ASSESSMENT AND PROPAGATION OF MODEL UNCERTAINTY

In most examples of inference and prediction, the expression of uncertainty about unknown quantities y on the basis of known quantities x is based on a model M that formalizes assumptions about how x and y are related. M will typically have two parts: structural assumptions S, such as the form of the link function and the choice of error distribution in a generalized linear model, and parameters theta whose meaning is specific to a given choice of S. It is common in statistical theory and practice to acknowledge parametric uncertainty about theta given a particular assumed structure S; it is less common to acknowledge structural uncertainty about S itself. A widely used approach involves enlisting the aid of x to specify a plausible single 'best' choice S* for S, and then proceeding as if S* were known to be correct. In general this approach fails to assess and propagate structural uncertainty fully and may lead to miscalibrated uncertainty assessment about y given x.

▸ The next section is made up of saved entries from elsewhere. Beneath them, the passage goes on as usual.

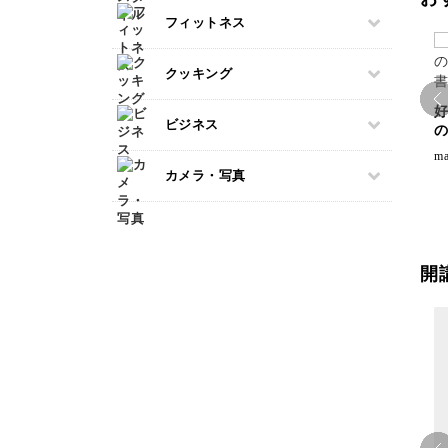
ラッピング
すべて
フィットネス
羊毛フェルト
折り紙
整理収納・片付け
カービング
カルトナージュ
すべて
クッキング
多肉植物
つまみ細工
フィットネス
占い
好
水引
すべて
ビジネス
ダンス
の
金継ぎ
レザークラフト
アイシングクッキー
ma
ピラティス
フラワーアレンジメント
すべて
消しゴムはんこ
カメラ・写真
パン
ヨガ
手帳・ノート
マネー
クラフト
洋菓子
すべて
アロマ・ハーブ
ブランディング
ぬいぐるみ
和菓子
カメラその他
パーソナルカラー
EC・集客
料理
開
カメラ基礎
暮らし
Webデザイン
画像編集ツール
ボケ・丸ボケ
構図
光・ライティング
風景・スナップ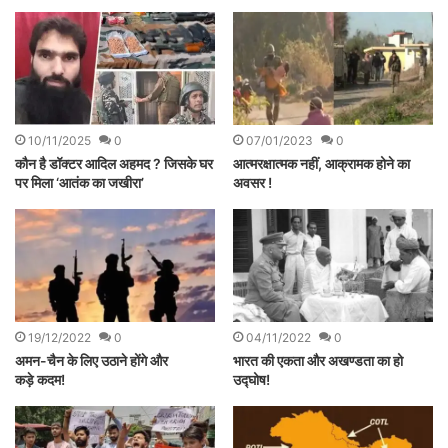
07/01/2023
0
10/11/2025
0
आत्मरक्षात्मक नहीं, आक्रामक होने का
कौन है डॉक्टर आदिल अहमद ? जिसके घर
अवसर !
पर मिला ‘आतंक का जखीरा’
19/12/2022
0
04/11/2022
0
अमन-चैन के लिए उठाने होंगे और
भारत की एकता और अखण्डता का हो
कड़े कदम!
उद्घोष!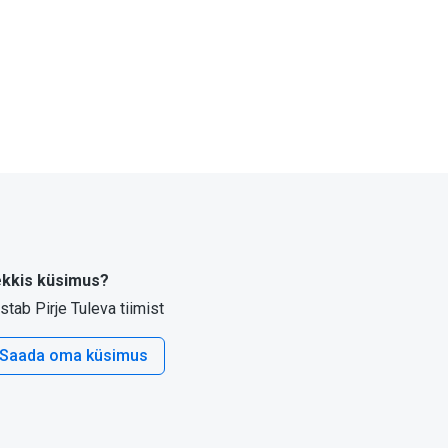
kkis küsimus?
stab Pirje Tuleva tiimist
Saada oma küsimus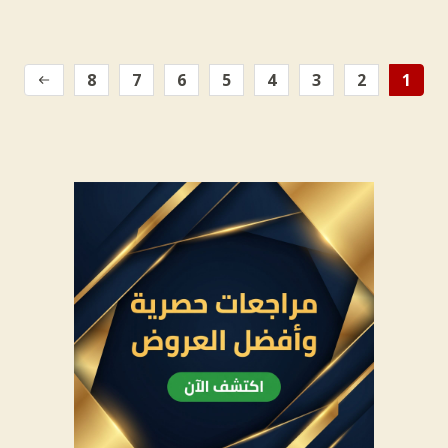
8
7
6
5
4
3
2
1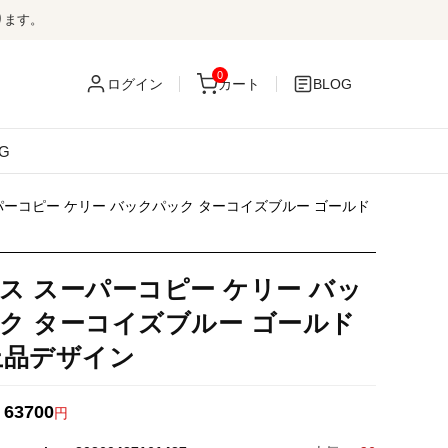
ります。
0
ログイン
カート
BLOG
G
パーコピー ケリー バックパック ターコイズブルー ゴールド
ス スーパーコピー ケリー バッ
ク ターコイズブルー ゴールド
上品デザイン
63700
：
円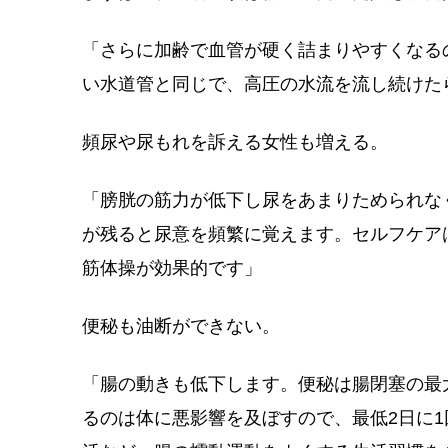
「さらに加齢で血管が硬く詰まりやすくなる
い水道管と同じで、高圧の水流を流し続けた
頻尿や尿もれを訴える女性も増える。
「膀胱の筋力が低下し尿をあまりためられな
が残ると尿意を頻繁に覚えます。セルフケア
筋体操が効果的です」
便秘も油断ができない。
「腸の動きも低下します。便秘は腸閉塞の最
るのは体に悪影響を及ぼすので、最低2日に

When miscalibration occurs it will often result in understatement of inferential or predictive uncertainty about y, leading to inaccurate scientific summaries and overconfident decisions that do not incorporate sufficient hedging against uncertainty. In this paper I discuss a Bayesian approach to solving this problem that has long been available in principle but is only now becoming routinely feasible, by virtue of recent computational advances, and examine its implementation in examples that involve forecasting the price of oil and estimating the chance of catastrophic failure of the US space shuttle.